Cell phones have entered weavers’ roadside huts, but basket making remains as it was when it came over from West Africa — art. The biggest and worst changes come from modern life’s callous disregard. Gated communities choke off access to the grass and widened highways and ongoing development squeeze the women into a narrow zone. That thin line running from stall to stall along the shoulder? Call it the twilight zone because sweetgrass basket weaving could be approaching its twilight. The weavers are dying and the grass is hard to get. Still, a glimmer of hope exists. “A lot more young people are into weaving,” says Mabel.

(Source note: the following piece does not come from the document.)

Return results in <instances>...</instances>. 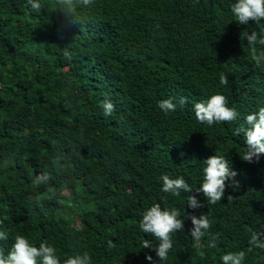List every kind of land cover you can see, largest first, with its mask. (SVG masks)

That’s good. We need weavers. Their baskets, borne of loving labor, remind us of those days long ago when form gave function a beautiful way to accomplish tasks. Separate that chaff … hold those vegetables … carry those shellfish … make life easier.
And what can be said about Elizabeth and Mabel? Well they have worked all their lives making baskets down by the Sweetgrass Highway just two miles from Hamlin Road. That’s where they grew up. In an era when people jump all over the country like cash-crazy crickets chasing the almighty dollar, these sisters have stayed the course, living and working just as their predecessors did. Life would be less beautiful without them.